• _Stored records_

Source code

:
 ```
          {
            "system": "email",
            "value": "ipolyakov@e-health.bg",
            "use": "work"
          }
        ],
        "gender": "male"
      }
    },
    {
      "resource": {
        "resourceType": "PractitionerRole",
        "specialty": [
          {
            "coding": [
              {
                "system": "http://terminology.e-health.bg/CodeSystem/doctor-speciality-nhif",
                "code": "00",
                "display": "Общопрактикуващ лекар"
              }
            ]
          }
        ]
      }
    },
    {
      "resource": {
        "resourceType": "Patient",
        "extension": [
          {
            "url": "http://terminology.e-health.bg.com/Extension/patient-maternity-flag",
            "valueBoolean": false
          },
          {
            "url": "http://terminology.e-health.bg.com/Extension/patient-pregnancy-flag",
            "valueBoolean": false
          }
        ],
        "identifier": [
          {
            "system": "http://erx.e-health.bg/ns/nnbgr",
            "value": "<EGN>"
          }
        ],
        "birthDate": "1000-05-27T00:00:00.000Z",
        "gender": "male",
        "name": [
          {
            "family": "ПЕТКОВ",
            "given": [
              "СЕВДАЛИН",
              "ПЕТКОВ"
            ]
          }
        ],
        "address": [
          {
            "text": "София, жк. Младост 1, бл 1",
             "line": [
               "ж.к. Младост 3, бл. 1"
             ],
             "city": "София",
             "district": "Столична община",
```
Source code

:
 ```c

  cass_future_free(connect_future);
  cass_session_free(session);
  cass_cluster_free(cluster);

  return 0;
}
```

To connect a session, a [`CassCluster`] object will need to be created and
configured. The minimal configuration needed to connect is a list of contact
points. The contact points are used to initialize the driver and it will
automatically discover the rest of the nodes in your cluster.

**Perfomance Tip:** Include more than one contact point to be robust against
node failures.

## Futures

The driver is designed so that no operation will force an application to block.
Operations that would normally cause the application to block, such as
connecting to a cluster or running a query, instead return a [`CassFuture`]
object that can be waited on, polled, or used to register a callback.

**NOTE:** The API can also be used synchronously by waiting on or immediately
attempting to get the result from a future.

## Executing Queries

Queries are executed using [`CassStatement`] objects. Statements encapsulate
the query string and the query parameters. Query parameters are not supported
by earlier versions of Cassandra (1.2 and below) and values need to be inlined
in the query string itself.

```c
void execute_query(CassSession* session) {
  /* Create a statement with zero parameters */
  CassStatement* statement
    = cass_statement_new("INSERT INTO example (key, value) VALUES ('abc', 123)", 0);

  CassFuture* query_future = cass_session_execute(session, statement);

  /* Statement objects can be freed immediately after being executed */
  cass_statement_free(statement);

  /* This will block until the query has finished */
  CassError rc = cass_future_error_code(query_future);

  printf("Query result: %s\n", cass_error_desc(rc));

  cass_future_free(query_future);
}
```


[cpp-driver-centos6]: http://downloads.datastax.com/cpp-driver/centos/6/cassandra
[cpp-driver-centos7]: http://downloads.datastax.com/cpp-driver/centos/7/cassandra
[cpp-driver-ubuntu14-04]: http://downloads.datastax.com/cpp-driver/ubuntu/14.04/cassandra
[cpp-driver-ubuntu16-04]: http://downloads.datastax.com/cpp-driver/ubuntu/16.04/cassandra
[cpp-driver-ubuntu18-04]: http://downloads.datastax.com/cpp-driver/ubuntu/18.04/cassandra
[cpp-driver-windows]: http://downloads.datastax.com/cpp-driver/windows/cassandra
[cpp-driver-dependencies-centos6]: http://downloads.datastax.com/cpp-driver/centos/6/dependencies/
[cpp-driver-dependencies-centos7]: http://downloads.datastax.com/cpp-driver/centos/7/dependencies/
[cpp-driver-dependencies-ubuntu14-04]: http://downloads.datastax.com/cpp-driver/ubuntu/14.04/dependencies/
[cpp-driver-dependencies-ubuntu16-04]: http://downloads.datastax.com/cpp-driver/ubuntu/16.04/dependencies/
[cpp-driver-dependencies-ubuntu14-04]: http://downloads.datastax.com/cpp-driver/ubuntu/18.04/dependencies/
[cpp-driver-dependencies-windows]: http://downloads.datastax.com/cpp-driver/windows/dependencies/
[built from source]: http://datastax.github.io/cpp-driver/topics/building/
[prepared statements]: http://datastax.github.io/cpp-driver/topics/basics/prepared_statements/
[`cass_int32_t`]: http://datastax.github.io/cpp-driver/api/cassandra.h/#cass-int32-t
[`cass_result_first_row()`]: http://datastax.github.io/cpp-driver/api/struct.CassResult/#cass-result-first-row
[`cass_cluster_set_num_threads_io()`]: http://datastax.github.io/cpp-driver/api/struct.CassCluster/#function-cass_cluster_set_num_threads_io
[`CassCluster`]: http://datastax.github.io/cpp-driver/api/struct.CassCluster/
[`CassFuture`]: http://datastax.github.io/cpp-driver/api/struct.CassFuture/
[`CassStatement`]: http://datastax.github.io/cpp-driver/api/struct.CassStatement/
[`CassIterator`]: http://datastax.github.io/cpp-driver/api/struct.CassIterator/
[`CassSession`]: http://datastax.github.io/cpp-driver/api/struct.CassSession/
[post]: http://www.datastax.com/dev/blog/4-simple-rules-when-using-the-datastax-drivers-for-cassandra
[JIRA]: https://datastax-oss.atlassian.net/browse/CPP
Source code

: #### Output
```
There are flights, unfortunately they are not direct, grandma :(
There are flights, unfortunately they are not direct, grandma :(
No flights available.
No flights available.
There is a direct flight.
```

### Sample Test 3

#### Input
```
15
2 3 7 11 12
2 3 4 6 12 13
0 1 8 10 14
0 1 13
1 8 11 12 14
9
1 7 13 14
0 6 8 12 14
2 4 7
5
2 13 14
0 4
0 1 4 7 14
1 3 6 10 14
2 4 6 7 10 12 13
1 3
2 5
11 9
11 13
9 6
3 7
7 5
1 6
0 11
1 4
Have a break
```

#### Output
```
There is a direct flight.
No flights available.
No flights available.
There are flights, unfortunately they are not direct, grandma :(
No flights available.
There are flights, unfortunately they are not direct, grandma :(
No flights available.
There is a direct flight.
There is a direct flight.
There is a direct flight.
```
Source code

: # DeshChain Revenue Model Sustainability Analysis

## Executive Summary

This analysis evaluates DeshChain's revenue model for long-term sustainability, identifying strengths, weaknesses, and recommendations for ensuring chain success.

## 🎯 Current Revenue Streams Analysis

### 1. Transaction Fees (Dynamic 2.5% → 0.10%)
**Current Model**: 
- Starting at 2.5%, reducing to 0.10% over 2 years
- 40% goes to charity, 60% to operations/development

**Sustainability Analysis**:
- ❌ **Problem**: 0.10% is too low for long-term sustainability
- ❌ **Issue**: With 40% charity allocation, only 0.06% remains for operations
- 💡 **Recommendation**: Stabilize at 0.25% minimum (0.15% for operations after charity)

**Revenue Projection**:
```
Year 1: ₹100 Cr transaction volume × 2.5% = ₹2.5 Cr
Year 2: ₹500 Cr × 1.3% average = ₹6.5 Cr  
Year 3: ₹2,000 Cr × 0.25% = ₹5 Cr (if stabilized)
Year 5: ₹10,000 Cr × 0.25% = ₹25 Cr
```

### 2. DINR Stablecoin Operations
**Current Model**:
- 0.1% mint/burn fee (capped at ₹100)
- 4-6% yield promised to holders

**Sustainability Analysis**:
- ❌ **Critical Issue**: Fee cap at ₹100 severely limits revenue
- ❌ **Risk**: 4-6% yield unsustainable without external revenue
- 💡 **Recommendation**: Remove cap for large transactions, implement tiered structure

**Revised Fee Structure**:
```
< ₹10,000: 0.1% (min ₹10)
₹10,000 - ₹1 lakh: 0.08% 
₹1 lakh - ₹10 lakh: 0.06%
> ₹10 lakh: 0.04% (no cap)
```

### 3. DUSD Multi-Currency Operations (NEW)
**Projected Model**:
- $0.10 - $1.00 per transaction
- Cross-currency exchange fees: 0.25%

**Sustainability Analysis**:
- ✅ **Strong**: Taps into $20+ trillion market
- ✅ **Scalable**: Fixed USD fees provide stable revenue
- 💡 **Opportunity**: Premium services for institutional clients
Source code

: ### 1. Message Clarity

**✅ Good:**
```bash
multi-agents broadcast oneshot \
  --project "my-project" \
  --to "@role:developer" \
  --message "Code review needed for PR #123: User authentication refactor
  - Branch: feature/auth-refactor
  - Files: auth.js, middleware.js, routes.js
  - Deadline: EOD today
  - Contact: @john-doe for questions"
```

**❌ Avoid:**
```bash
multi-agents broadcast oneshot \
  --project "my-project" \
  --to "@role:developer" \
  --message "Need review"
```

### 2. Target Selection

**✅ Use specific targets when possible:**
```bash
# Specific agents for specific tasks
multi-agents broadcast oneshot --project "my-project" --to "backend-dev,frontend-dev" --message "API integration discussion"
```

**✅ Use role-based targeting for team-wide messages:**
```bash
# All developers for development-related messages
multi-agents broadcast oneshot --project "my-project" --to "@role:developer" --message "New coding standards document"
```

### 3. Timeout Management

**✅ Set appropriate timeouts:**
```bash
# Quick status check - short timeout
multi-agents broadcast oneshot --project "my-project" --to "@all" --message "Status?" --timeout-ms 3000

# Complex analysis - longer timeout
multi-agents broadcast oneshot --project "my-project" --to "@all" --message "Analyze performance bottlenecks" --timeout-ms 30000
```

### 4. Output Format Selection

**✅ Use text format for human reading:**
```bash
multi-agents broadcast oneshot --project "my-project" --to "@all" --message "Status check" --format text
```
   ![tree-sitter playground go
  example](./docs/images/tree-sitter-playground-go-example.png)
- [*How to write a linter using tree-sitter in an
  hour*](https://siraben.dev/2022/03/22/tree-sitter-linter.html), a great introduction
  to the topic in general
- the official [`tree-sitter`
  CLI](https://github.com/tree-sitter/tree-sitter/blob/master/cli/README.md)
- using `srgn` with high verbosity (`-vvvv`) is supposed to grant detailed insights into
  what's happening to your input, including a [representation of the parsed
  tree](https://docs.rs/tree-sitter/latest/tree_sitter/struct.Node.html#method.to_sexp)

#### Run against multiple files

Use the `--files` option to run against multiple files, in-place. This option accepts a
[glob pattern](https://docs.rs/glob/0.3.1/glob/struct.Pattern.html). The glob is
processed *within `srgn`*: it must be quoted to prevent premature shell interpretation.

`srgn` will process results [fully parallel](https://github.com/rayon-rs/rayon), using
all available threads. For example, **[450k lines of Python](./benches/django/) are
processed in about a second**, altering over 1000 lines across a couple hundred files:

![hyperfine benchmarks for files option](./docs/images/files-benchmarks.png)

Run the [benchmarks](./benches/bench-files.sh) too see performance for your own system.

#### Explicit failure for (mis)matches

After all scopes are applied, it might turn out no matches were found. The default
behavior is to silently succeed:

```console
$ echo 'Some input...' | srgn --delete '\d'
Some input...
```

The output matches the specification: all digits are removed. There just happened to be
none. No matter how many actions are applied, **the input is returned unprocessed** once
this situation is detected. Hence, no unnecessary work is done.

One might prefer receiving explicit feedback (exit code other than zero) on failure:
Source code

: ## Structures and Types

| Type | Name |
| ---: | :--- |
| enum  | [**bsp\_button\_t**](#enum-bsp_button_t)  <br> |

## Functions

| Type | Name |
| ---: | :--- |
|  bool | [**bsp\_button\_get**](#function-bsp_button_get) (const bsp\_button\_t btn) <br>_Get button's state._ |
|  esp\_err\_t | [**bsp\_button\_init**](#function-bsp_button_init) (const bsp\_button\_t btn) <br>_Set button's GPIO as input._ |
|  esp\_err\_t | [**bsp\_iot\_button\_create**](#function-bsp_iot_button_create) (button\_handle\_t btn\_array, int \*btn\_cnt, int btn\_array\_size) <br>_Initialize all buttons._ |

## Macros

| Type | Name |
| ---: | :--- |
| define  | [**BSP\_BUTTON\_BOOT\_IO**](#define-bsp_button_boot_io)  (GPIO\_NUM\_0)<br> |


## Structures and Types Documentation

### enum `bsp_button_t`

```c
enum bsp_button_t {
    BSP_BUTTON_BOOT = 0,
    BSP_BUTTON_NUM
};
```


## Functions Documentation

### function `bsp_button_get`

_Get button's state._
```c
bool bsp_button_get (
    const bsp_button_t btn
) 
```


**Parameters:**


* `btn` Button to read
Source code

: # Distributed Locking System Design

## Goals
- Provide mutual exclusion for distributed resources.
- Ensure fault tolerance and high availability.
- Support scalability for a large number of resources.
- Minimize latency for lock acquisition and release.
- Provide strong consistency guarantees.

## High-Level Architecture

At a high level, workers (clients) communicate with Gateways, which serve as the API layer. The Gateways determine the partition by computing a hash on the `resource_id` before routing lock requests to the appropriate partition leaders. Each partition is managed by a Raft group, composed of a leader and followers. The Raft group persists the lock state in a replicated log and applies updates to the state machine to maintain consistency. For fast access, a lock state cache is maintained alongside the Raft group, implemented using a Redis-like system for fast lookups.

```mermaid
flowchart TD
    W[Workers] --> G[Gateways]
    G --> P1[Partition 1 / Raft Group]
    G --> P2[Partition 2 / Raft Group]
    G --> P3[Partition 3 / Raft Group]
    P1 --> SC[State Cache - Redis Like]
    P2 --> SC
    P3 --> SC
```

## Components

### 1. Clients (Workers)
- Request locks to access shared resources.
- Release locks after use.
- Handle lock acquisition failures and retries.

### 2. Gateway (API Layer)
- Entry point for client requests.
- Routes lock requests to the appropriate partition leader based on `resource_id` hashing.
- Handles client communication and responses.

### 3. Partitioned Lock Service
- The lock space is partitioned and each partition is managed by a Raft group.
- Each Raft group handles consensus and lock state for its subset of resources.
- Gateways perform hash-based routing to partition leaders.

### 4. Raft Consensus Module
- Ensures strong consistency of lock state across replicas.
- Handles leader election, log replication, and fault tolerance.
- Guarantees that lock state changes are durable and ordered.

• _Exercise instructions_
Begin with the line above that has "Locking System Design" and continue through the line that has "## High-Level Architecture", setting each one down exactly. Stop there.

• _Solution for this task_
: # Distributed Locking System Design

## Goals
- Provide mutual exclusion for distributed resources.
- Ensure fault tolerance and high availability.
- Support scalability for a large number of resources.
- Minimize latency for lock acquisition and release.
- Provide strong consistency guarantees.

## High-Level Architecture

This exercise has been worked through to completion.